- Index
Senin, 08 Jan 2024 16:32 WIB
Surabaya, Vibrasi.co–Guru Besar Departemen Kimia, Fakultas Sains dan Analitika Data Intitut Teknologi Surabaya (ITS) Prof. Dr Dra Yulfi Zetra MSc lakukan inovasi dengan membuat batubara cair. Bahkan batubara cair ini berpotensi menjadi alternatif bahan bakar minyak (BBM).
Yulfi mengungkapkan, proses kerja inovasi ini adalah melalui melalui proses pencairan untuk memecah makromolekul batubara padat menjadi cair hingga memiliki rasio hidrogen per karbon yang mendekati minyak fosil.
“Setelah proses hidrogenasi, akan diperoleh batubara dengan rasio hidrogen per karbon berkisar 1,2 – 1,8 dari yang semula hanya sebesar 0,3 – 0,9, “ujar Yulfi dalam keterangan tertulis yang diterima Vibrasi.co.
Namun sebelum itu, Yulfi mengulas proses hidrogenasi ini awalnya dengan menghancurkan batubara hingga menjadi partikel-partikel kecil dengan ukuran 200 mesh atau setara 0,074 milimeter.
Setelah itu, partikel tersebut akan dicampurkan dengan beberapa zat, di antaranya adalah pelarut minyak berat, katalis limonit SH, serta katalis belerang dan gas hidrogen.
Campuran tersebut dimasukkan ke reaktor pencairan batubara dan akan direaksikan pada suhu 450 derajat celsius dan tekanan sebesar 120 megapascal.

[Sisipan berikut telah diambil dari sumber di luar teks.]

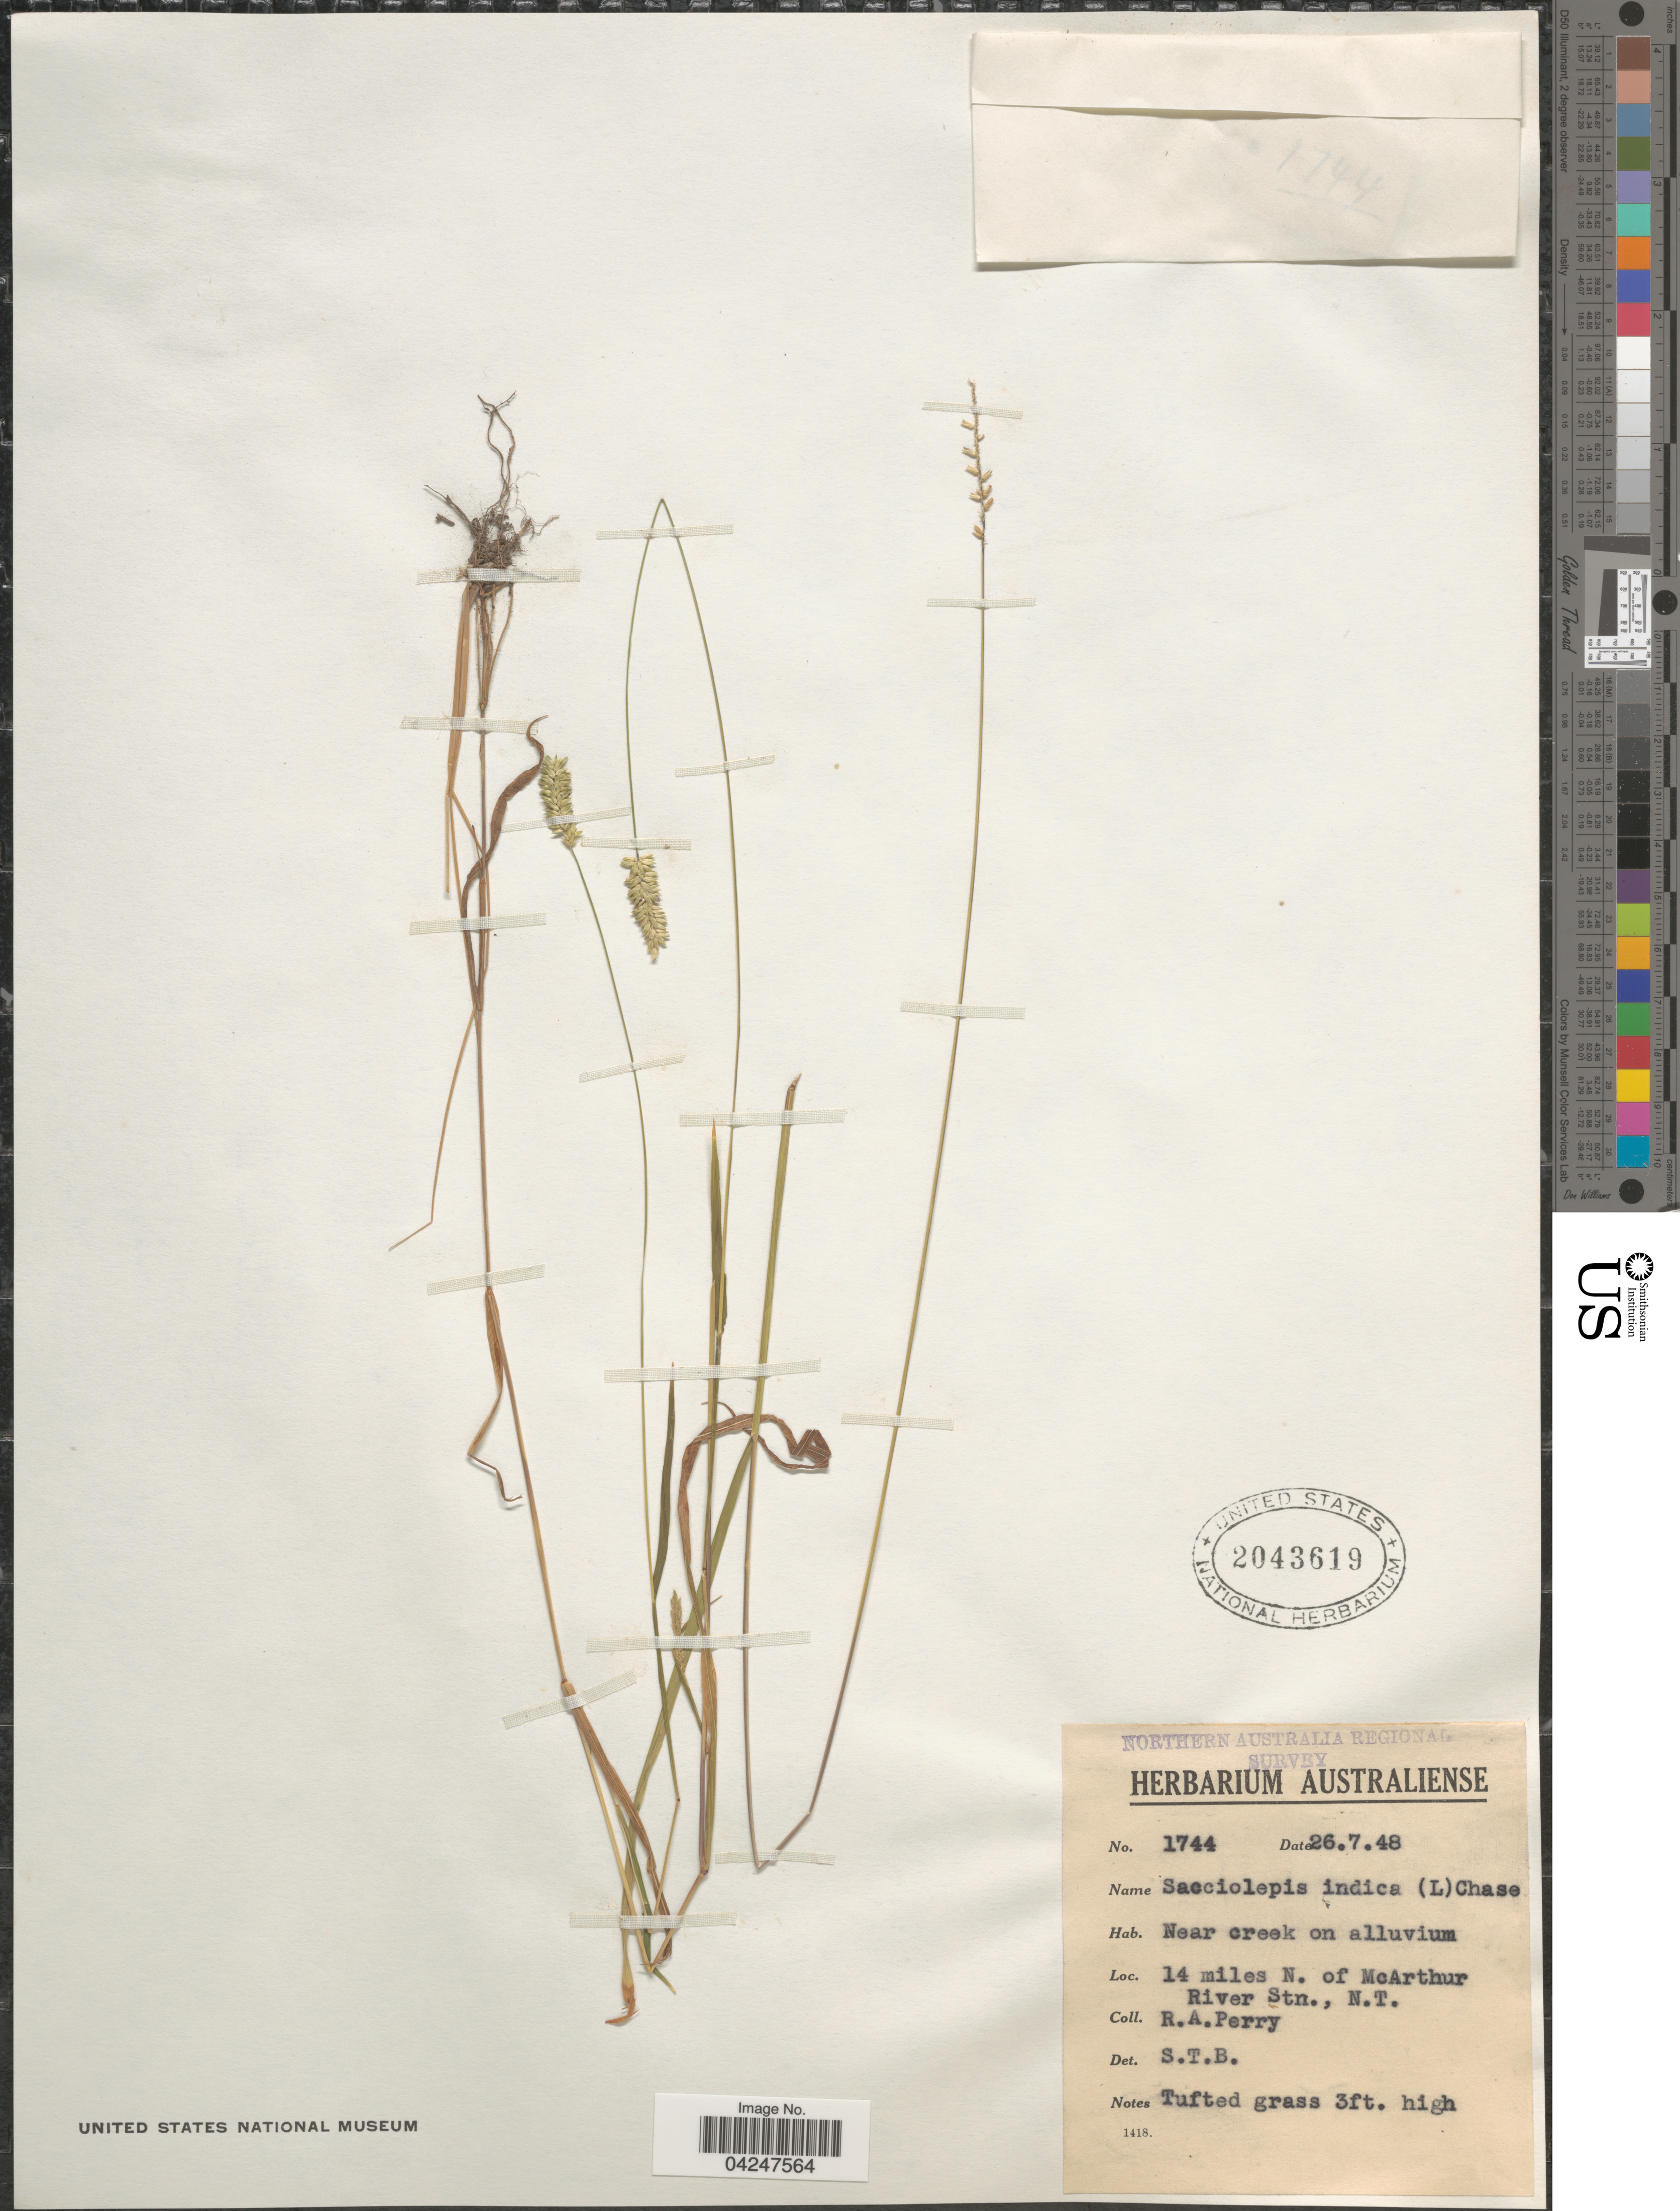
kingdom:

Setelah melewati proses selama 60 menit, akan menghasilkan produk batubara yang sudah memiliki rasio hidrogen. Selanjutnya, produk tersebut melewati proses distilasi fraksinasi pada suhu didih mulai 30 – 538 derajat celsius untuk mendapatkan beberapa fraksi, yakni nafta, Light Oil (LO), Middle Oil (MO), dan Heavy Oil (HO).
Namun sayangnya, produk fraksi yang salah satunya dapat digunakan sebagai bahan bakar diesel tersebut, masih memiliki kandungan belerang yang cukup tinggi. Sehingga berpotensi menimbulkan hujan asam yang dapat merusak lingkungan ketika ada pembakaran pada bahan bersulfur tinggi.

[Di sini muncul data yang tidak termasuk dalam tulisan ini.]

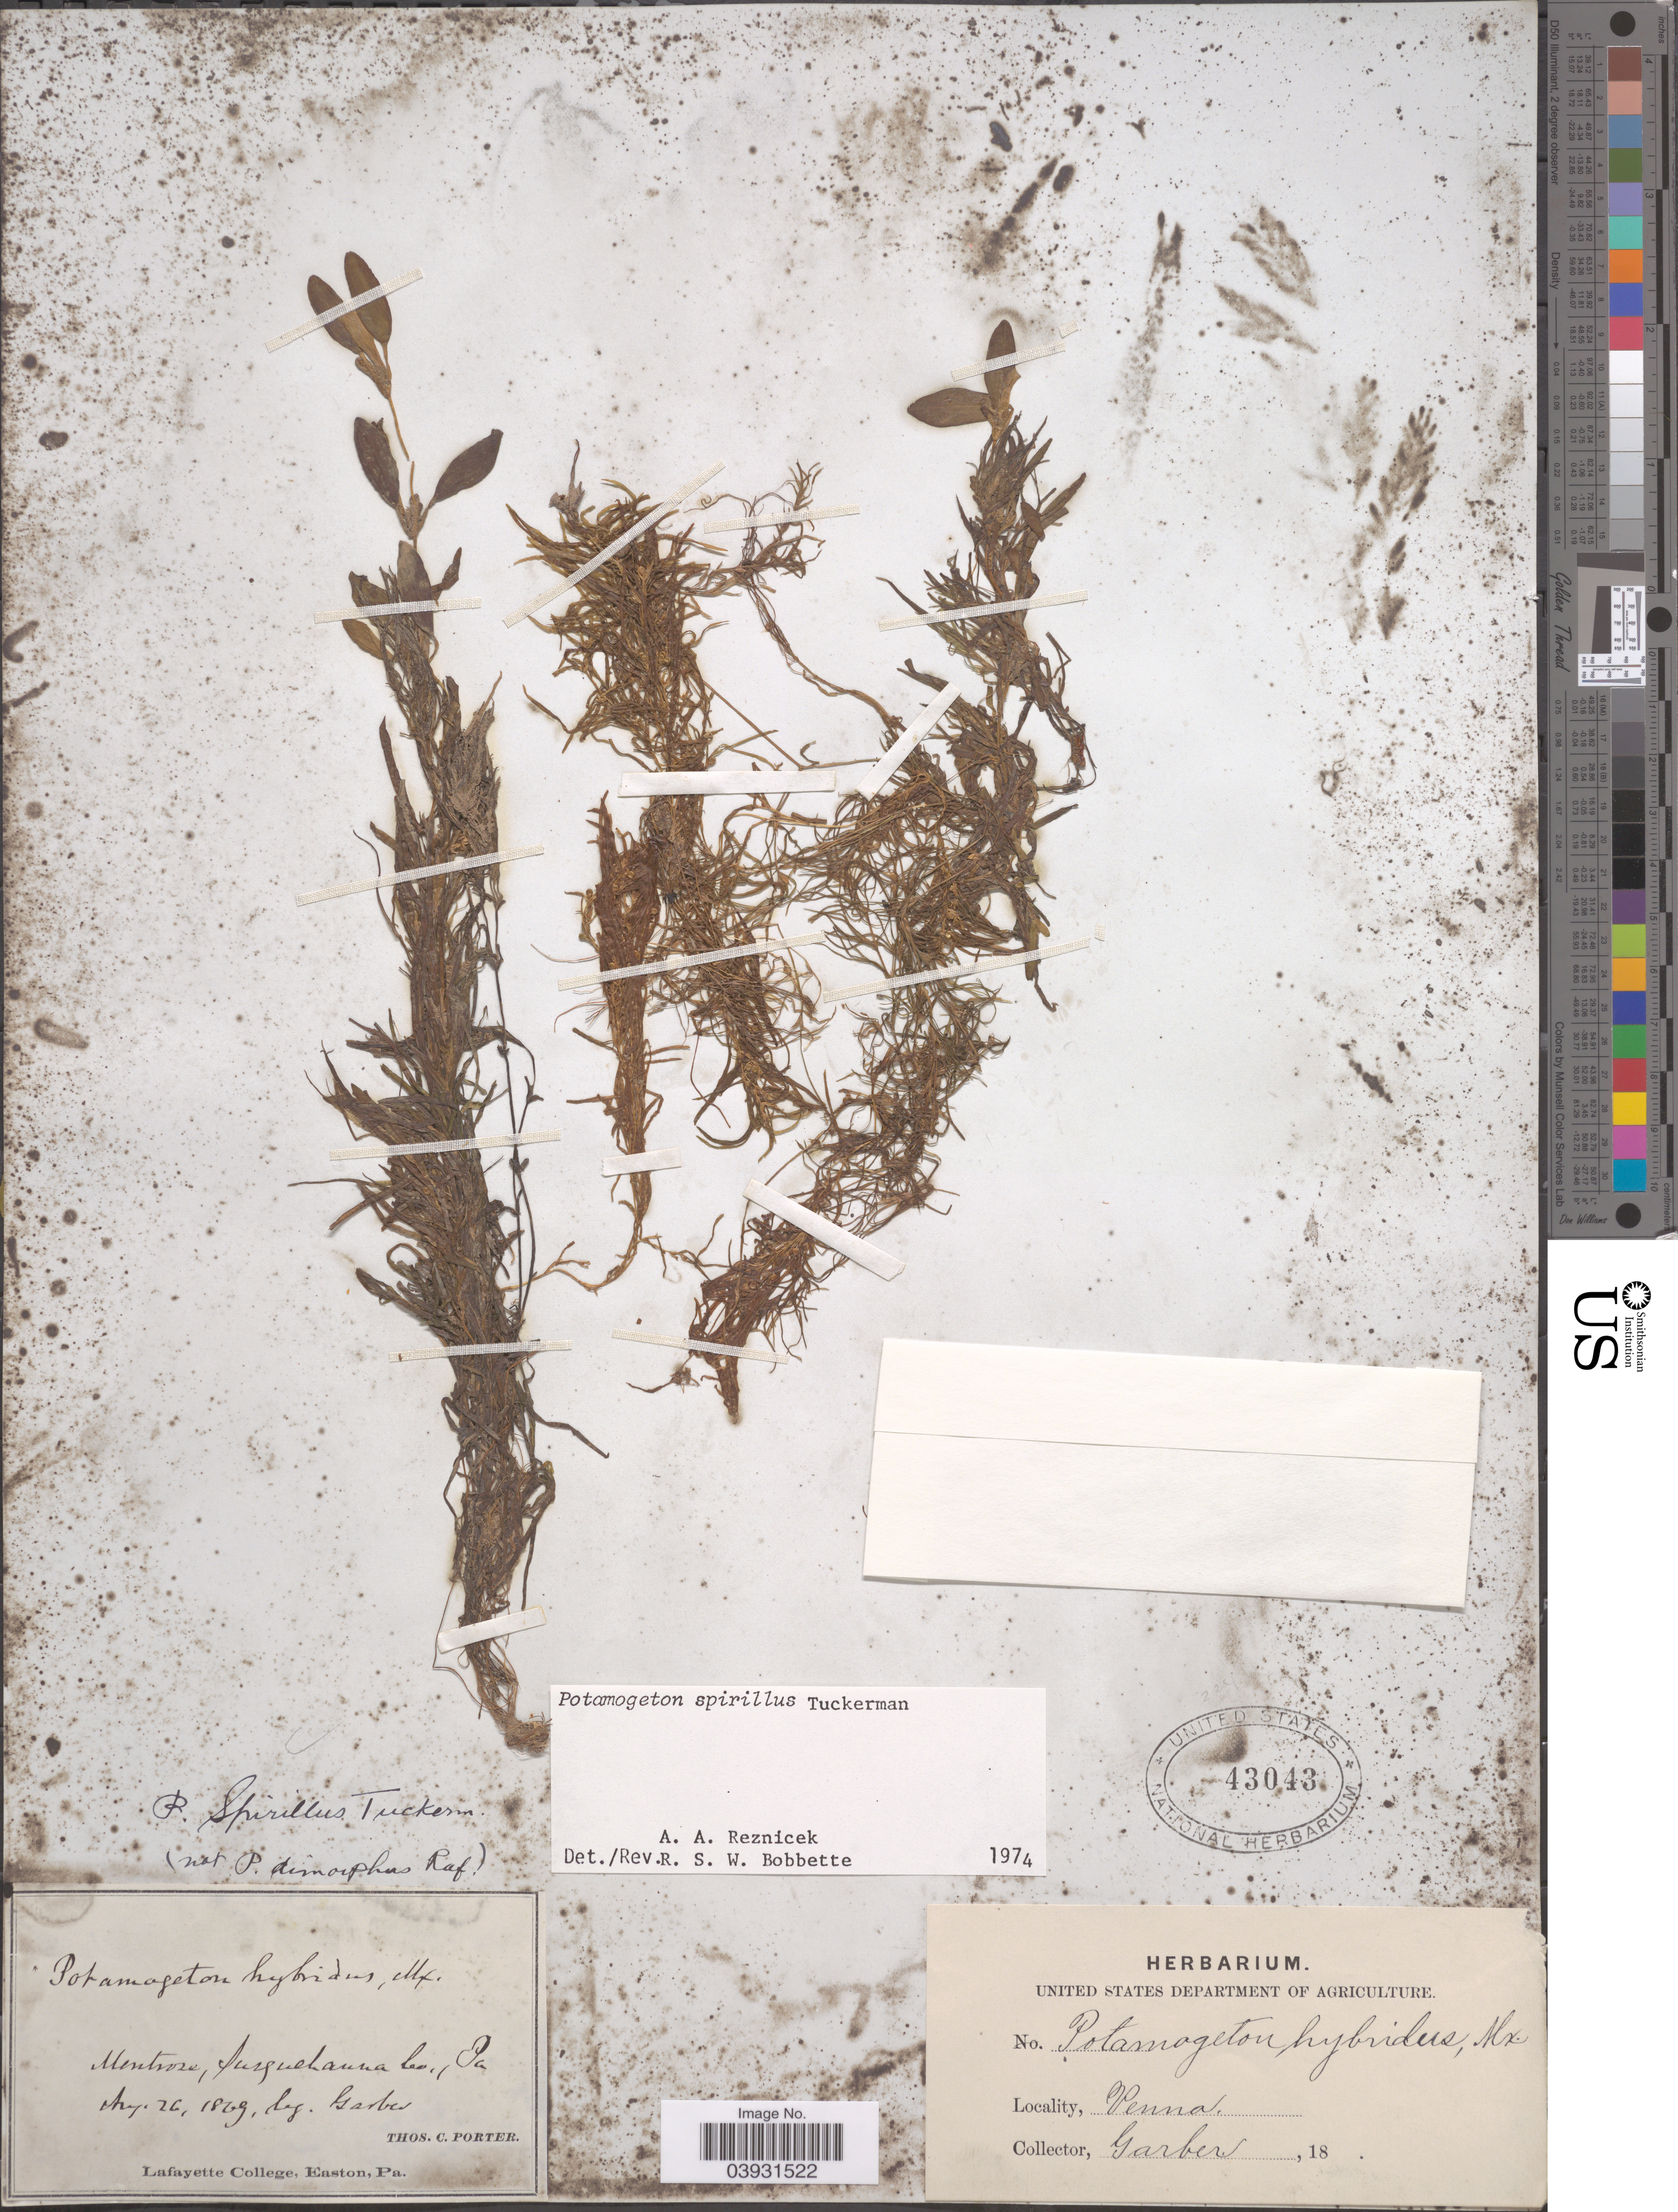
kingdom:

“Sehingga perlu ada desulfurisasi atau pengurangan kandungan sulfur untuk mengurangi tingkat kerusakan lingkungan,” tutur Yulfi mengingatkan.
Sementara itu, menurut Yulfi, berkurangnya kandungan sulfur juga tidak bagus bagi bahan bakar tersebut karena dapat mengurangi daya lumas pada mesin yang bisa menyebabkan terjadinya aus dan menurunnya performa mesin.
Untuk mengatasi hal tersebut, alumnus program doktoral Departemen Kimia ITS tersebut juga menginovasikan penambahan zat bioaditif berupa senyawa 2-hidroksietil risinoleat dari bahan hayati guna mempertahankan daya lumas bahan bakar tersebut.
Melalui serangkaian proses tersebut, terang Yulfi, akan menghasilkan suatu bahan bakar yang diharapkan dapat digunakan sebagai alternatif pengganti bahan bakar minyak yang terus menipis.
“Tak hanya sebagai sumber daya alternatif, produk inovasi tersebut juga ramah lingkungan, karenanya saya berharap inovasi ini dapat terus dikembangkan,” ujar Yulfi.
Sejalan dengan hal ini, Yulfi memandang pengembangan batubara cair ini menjadi langkah strategis dalam upaya mencari altrenatif bahan bakar sumbernya kini semakin menipis.
Pengoptimalan pemanfaatan batubara melalui hilirisasi batubara padat menjadi cair dan sintesis bioaditif pada bahan bakar fosil bersulfur rendah, merupakan ikhtiar dalam rangka menjamin ketersediaan bahan bakar di Indonesia.